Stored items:
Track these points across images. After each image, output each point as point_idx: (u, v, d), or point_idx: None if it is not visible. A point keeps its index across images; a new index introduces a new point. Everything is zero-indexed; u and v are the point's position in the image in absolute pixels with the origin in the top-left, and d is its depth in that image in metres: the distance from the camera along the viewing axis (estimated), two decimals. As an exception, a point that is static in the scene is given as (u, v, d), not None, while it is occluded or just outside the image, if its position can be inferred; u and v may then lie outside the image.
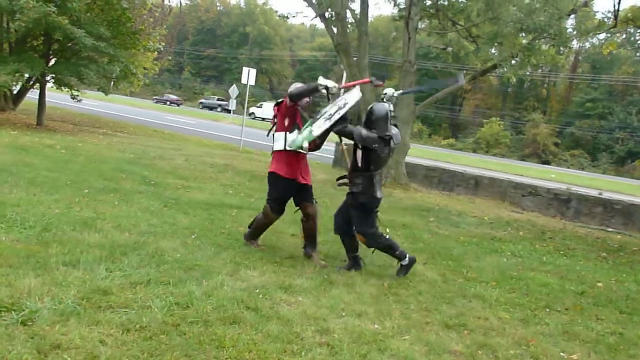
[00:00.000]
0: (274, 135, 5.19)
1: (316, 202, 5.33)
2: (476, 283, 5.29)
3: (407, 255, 5.12)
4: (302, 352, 3.15)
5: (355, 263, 5.16)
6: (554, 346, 3.84)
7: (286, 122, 5.05)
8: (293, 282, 4.40)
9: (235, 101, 26.99)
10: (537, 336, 3.99)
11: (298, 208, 5.30)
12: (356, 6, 15.67)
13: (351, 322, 3.74)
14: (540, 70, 44.69)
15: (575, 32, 13.55)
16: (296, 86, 5.07)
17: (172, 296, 3.65)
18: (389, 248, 5.09)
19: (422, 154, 27.19)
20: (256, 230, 5.41)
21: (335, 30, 13.70)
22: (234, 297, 3.83)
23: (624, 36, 40.59)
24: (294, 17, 25.09)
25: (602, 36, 22.88)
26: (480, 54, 15.00)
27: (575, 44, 40.27)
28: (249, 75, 17.98)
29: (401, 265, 5.12)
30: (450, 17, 14.41)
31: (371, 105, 4.96)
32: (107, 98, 18.56)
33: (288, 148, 5.00)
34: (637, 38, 49.52)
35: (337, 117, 4.74)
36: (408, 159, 13.97)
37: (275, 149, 5.12)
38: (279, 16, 31.19)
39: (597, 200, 12.12)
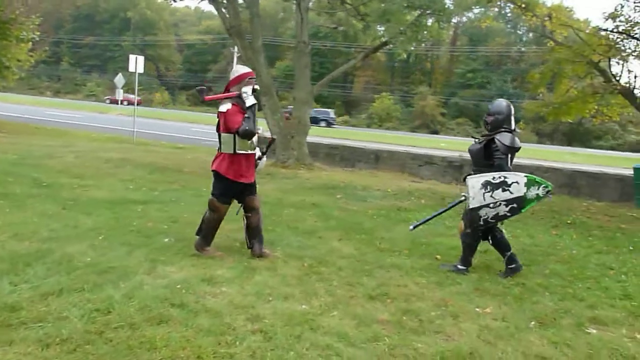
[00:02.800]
0: (219, 134, 4.87)
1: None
2: (390, 253, 5.53)
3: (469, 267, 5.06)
4: (236, 342, 3.12)
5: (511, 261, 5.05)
6: (469, 303, 4.13)
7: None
8: (214, 273, 4.33)
9: (121, 91, 25.58)
10: (453, 296, 4.26)
11: (241, 205, 5.08)
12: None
13: (279, 305, 3.76)
14: (423, 45, 46.81)
15: (455, 8, 14.33)
16: (245, 127, 4.64)
17: (90, 303, 3.46)
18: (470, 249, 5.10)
19: (322, 132, 27.57)
20: (207, 231, 4.97)
21: (226, 12, 13.39)
22: (157, 295, 3.70)
23: (496, 9, 43.51)
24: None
25: (477, 10, 24.46)
26: (368, 31, 15.41)
27: (454, 19, 42.56)
28: (136, 63, 17.10)
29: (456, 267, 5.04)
30: (339, -4, 14.62)
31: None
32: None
33: (238, 151, 4.80)
34: (507, 11, 53.33)
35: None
36: (309, 139, 14.11)
37: (223, 150, 4.85)
38: (163, -1, 29.57)
39: (485, 164, 13.03)
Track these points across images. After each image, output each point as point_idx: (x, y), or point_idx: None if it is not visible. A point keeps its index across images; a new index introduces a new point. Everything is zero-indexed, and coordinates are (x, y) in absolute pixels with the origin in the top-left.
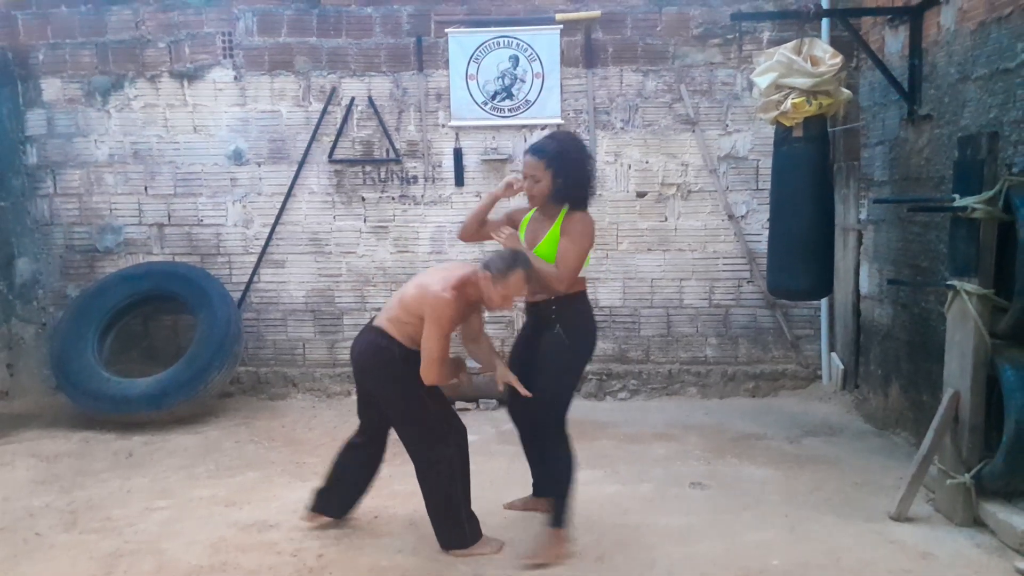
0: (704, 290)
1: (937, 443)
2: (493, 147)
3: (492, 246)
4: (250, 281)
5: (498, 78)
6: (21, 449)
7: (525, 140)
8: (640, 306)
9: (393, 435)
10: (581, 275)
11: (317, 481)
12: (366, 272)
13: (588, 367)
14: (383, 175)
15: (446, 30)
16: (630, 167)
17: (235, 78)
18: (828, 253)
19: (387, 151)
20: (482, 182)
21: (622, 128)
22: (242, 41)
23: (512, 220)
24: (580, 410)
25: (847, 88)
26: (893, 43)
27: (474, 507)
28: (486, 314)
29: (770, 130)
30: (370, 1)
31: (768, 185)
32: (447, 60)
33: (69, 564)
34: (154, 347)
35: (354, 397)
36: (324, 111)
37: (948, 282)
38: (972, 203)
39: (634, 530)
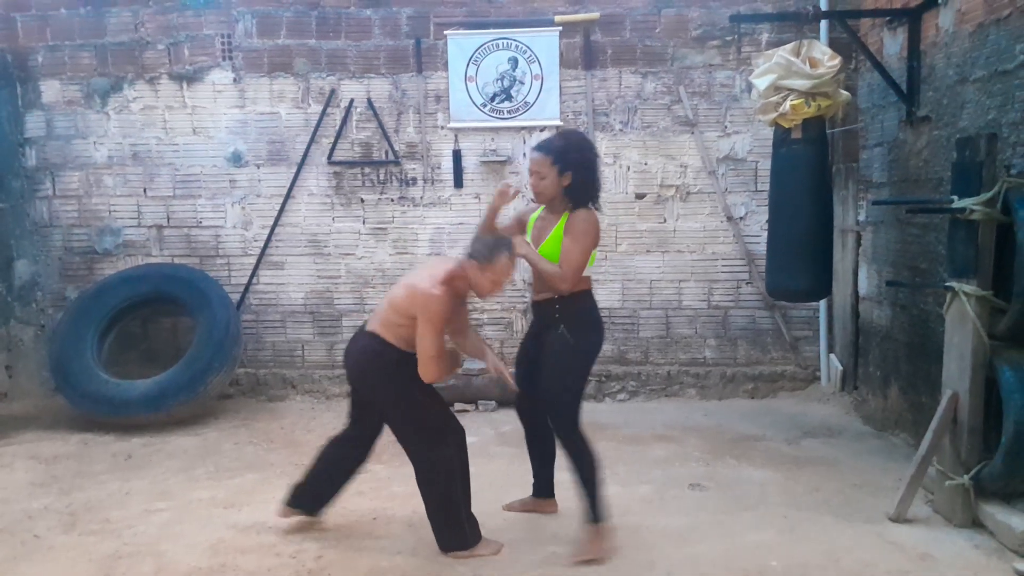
0: (703, 291)
1: (936, 444)
2: (492, 149)
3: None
4: (249, 283)
5: (497, 80)
6: (20, 451)
7: (524, 142)
8: (639, 307)
9: (390, 438)
10: (586, 274)
11: None
12: (365, 274)
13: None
14: (382, 177)
15: (445, 32)
16: (629, 169)
17: (234, 80)
18: (827, 254)
19: (386, 153)
20: (481, 184)
21: (621, 130)
22: (241, 43)
23: (521, 220)
24: None
25: (846, 90)
26: (892, 45)
27: (473, 508)
28: (485, 314)
29: (769, 132)
30: (369, 3)
31: (767, 186)
32: (446, 62)
33: (68, 566)
34: (153, 349)
35: None
36: (323, 113)
37: (947, 283)
38: (971, 205)
39: (633, 531)
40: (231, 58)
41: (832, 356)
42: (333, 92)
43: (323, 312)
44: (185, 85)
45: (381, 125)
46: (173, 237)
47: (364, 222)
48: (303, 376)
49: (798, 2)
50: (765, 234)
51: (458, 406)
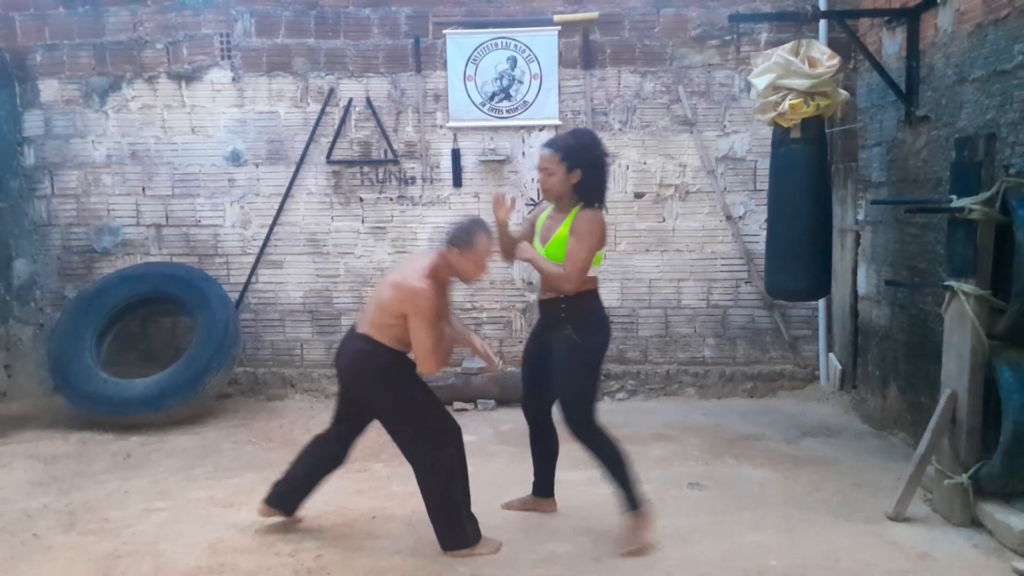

WHAT NEEDS TO BE DONE:
Return verbatim every line from the one holding "25: (847, 88)" to the end of the records above. Do not copy the pictures.

REPLY TO THE TASK:
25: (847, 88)
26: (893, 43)
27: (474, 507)
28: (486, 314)
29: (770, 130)
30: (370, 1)
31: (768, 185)
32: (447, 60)
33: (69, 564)
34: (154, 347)
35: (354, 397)
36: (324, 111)
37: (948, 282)
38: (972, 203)
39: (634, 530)
0: (703, 291)
1: (936, 444)
2: (492, 149)
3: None
4: (249, 283)
5: (497, 80)
6: (20, 451)
7: (524, 142)
8: (639, 307)
9: (390, 438)
10: (586, 274)
11: None
12: (365, 274)
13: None
14: (382, 177)
15: (445, 32)
16: (629, 169)
17: (234, 80)
18: (827, 254)
19: (386, 153)
20: (481, 184)
21: (621, 130)
22: (241, 43)
23: (521, 220)
24: None
25: (846, 90)
26: (892, 45)
27: (473, 508)
28: (485, 314)
29: (769, 132)
30: (369, 3)
31: (767, 186)
32: (446, 62)
33: (68, 566)
34: (153, 349)
35: None
36: (323, 113)
37: (947, 283)
38: (971, 205)
39: (633, 531)
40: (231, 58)
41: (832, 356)
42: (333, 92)
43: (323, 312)
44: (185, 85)
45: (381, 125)
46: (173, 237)
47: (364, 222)
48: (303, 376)
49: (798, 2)
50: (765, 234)
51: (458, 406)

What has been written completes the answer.